Well, it turns out the problems with early carbon-14 were so severe, that many historians were on the verge of abandoning it.
A more difficult to deal problem with radiocarbon dating came from Egyptian and Mesopotamian artifacts when the dates were already known.
In Egypt, Assyria, Babylonia, and Sumeria, there are "king lists" of who reigned and for how long.
time can tell exactly how long ago the organism died.

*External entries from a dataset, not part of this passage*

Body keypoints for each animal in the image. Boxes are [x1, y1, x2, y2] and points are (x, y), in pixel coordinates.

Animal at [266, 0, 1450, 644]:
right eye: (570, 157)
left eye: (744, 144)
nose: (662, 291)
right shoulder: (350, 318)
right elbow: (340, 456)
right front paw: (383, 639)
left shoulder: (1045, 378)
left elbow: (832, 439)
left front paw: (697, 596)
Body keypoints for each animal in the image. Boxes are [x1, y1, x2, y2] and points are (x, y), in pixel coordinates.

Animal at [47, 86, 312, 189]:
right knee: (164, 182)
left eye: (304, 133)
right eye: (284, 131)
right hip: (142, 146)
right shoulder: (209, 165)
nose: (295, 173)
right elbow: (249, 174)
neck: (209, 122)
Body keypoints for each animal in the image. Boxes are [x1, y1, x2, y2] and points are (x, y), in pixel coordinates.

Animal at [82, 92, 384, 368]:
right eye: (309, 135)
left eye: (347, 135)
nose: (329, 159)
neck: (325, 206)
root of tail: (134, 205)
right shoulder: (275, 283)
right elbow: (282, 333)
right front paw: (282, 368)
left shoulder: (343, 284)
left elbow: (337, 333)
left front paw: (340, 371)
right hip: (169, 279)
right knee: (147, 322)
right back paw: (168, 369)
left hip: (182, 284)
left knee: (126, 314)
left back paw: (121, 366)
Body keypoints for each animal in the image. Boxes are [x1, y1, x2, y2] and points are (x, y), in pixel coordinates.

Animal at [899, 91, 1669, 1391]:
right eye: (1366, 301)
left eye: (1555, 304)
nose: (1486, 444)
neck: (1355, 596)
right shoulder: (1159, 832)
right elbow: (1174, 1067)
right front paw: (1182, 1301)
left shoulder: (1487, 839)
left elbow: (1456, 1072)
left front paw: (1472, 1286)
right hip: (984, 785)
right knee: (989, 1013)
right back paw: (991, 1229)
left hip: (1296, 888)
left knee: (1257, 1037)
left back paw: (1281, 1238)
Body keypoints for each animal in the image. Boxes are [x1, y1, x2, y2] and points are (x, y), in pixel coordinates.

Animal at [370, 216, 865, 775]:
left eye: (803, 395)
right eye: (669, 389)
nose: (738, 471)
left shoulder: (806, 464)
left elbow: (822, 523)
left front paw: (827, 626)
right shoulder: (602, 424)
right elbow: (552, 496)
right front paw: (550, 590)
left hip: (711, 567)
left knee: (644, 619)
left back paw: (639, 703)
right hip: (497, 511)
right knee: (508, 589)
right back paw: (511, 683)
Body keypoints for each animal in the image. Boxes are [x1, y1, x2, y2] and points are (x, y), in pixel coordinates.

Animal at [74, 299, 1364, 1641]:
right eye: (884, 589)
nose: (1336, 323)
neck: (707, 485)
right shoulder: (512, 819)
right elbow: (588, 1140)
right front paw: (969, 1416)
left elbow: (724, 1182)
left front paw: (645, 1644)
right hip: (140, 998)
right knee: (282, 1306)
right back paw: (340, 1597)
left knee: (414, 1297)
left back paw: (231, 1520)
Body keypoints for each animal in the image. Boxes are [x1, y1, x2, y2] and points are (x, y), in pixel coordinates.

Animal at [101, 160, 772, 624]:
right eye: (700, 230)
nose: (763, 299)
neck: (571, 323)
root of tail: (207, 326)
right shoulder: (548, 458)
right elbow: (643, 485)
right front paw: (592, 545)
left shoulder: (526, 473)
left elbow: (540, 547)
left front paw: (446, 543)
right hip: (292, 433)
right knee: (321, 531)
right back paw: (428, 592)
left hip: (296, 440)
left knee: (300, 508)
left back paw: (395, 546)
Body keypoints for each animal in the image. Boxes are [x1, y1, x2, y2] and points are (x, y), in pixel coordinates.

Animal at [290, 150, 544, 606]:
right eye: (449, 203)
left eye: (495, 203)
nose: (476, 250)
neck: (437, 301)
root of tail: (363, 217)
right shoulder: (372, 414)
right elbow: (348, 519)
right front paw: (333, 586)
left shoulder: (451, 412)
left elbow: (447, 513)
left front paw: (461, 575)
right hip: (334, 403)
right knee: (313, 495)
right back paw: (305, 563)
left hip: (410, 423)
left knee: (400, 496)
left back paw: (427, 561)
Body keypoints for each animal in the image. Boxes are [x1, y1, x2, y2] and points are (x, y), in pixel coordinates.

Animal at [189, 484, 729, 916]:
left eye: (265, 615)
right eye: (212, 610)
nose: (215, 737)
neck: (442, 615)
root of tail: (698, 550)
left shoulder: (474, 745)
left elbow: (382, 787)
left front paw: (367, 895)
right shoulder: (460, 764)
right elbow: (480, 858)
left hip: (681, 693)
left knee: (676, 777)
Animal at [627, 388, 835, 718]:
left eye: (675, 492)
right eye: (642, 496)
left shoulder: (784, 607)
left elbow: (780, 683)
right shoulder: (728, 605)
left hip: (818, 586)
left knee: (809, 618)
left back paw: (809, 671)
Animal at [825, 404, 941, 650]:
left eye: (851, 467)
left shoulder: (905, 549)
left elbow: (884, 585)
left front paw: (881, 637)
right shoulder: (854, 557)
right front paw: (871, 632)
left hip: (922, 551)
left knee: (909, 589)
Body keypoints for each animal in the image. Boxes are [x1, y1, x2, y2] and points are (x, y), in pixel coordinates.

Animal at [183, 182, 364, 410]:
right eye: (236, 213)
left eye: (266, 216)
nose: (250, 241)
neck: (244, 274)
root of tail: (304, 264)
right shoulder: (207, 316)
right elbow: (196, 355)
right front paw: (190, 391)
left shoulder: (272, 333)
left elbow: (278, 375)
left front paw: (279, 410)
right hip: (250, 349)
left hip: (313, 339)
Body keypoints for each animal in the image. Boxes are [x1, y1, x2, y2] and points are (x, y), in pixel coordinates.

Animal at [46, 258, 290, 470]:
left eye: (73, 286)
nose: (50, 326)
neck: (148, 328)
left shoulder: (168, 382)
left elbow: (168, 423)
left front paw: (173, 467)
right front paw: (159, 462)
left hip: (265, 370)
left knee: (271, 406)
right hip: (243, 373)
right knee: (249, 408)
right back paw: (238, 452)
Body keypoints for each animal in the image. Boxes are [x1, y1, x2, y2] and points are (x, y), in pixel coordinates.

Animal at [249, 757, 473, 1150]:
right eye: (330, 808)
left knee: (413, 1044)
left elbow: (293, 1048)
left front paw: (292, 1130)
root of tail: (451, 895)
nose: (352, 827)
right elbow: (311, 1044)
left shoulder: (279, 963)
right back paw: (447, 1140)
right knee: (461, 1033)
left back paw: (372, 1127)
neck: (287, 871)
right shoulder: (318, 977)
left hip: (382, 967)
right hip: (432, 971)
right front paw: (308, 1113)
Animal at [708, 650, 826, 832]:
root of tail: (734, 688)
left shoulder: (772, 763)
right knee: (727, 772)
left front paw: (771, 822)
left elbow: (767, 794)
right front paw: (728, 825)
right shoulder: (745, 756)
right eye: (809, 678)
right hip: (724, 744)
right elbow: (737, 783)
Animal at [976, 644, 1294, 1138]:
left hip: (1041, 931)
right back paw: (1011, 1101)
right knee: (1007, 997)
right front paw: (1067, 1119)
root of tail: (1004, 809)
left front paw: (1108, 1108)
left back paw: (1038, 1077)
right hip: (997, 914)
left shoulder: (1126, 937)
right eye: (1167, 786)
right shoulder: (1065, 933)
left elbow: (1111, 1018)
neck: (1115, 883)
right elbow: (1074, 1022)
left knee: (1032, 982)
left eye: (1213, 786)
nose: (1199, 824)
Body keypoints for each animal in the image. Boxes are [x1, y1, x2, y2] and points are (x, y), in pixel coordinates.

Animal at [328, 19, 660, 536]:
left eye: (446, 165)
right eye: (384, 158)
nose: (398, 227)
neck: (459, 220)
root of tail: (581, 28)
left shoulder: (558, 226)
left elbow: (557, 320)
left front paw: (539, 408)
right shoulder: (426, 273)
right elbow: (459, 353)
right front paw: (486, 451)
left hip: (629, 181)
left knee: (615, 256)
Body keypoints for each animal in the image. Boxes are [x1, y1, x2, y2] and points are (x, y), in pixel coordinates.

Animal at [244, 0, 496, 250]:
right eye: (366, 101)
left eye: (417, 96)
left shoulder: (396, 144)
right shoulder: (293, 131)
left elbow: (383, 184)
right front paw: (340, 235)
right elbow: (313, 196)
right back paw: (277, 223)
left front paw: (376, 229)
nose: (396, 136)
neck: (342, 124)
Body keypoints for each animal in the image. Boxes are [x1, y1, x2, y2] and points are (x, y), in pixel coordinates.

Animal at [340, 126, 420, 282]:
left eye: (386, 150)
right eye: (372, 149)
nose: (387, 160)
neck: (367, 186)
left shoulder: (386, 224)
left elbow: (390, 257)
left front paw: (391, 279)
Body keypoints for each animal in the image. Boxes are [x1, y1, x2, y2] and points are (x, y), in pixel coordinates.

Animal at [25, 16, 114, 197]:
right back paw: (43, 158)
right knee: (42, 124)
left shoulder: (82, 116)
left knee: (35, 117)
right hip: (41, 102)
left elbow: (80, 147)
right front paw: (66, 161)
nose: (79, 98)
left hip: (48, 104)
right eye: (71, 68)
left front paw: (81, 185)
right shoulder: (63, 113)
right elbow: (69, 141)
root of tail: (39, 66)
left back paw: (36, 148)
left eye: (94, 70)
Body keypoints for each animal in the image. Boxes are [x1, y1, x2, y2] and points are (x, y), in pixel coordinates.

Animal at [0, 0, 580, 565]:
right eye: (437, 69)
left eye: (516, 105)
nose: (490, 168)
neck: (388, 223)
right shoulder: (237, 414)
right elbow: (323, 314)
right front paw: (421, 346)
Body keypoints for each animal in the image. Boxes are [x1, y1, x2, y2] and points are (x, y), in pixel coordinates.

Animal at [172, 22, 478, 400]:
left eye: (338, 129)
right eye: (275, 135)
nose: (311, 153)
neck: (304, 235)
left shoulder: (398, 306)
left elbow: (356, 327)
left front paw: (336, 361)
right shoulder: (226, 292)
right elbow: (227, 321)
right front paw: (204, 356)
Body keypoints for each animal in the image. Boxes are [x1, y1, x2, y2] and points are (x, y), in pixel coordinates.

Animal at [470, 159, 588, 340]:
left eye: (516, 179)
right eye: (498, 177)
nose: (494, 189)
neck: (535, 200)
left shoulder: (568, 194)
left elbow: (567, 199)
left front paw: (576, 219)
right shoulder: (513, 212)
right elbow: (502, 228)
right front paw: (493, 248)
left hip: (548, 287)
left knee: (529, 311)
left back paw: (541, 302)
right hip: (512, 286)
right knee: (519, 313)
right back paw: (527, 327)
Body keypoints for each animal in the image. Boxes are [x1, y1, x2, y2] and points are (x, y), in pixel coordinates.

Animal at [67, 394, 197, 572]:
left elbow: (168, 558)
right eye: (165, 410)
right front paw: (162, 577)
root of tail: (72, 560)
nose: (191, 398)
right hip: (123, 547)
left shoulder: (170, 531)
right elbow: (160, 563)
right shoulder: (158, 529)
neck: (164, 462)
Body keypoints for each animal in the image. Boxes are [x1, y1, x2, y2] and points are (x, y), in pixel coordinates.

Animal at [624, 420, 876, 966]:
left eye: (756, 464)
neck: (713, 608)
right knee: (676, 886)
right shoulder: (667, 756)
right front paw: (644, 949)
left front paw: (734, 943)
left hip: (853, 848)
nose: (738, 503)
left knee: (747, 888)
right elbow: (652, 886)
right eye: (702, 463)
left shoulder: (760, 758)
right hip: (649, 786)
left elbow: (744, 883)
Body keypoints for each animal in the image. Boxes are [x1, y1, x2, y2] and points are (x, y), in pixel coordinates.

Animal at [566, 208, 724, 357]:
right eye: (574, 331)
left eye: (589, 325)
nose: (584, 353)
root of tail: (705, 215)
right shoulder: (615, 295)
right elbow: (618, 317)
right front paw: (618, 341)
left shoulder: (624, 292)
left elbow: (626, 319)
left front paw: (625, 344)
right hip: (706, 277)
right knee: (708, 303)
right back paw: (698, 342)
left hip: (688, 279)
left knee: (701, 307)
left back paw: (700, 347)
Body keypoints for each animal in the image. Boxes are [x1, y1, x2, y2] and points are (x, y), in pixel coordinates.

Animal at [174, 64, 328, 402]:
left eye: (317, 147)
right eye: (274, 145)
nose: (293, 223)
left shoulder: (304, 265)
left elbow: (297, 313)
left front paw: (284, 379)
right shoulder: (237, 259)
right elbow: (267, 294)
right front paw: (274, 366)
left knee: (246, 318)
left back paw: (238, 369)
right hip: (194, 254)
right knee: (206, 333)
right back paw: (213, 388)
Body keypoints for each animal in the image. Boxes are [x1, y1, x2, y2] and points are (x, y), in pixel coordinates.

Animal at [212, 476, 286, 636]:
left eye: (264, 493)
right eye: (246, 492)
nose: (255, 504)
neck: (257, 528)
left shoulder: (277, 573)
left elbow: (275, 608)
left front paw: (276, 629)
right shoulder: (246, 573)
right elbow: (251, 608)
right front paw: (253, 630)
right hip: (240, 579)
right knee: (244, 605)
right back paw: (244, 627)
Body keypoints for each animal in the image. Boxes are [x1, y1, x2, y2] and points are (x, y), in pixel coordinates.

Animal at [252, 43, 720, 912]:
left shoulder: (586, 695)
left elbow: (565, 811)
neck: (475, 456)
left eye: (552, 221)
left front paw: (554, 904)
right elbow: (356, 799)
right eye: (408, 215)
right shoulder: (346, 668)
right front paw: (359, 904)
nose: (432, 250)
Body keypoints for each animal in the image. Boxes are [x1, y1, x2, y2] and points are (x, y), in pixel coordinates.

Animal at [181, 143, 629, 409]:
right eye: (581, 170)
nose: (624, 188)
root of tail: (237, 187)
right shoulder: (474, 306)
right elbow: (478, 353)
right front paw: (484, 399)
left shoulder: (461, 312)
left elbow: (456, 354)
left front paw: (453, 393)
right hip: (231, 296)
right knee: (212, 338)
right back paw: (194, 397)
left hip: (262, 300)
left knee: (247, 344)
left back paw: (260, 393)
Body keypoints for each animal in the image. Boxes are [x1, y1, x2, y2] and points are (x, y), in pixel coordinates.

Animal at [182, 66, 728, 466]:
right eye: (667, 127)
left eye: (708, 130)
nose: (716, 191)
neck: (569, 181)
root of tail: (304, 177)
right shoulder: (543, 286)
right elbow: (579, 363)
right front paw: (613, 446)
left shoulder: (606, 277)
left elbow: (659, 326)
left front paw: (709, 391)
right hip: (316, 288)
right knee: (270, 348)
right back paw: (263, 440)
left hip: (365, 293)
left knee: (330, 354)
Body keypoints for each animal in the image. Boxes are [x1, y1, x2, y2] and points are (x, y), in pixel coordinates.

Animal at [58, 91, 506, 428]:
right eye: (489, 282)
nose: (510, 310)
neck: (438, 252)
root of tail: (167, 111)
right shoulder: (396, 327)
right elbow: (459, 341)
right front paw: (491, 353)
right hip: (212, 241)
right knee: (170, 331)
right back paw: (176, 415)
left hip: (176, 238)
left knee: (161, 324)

For any logical method, if the assumptions are right, and the reasoning is valid, then the conclusion is right. Carbon-14 dating assumptions ratio has never changed. Nothing but radioactive decay would alter the ratio in a dead plant or animal. We will look at the method first, and then the assumptions.
Finally American researchers did this with bristlecone pine trees in Arizona.Now clams take in ocean carbonate, which contains almost no C, so that it is no surprise today that a clam shell date appears ridiculously old.This phenomenon, now well understood, only gives ages that are "all wet" for some samples that have been in water for some time.All plants take in carbon from carbon dioxide in the atmosphere. A carbon-14 atom is radioactive; it eventually loses an electron and a neutrino and changes to nitrogen-14.
Its half-life is 5,730 30 years, so it never has nor can be used to date carbon samples millions of years old.
So if one does these three steps: prepare a valid sample well, run the test correctly, and read the right calibration, the date should be good.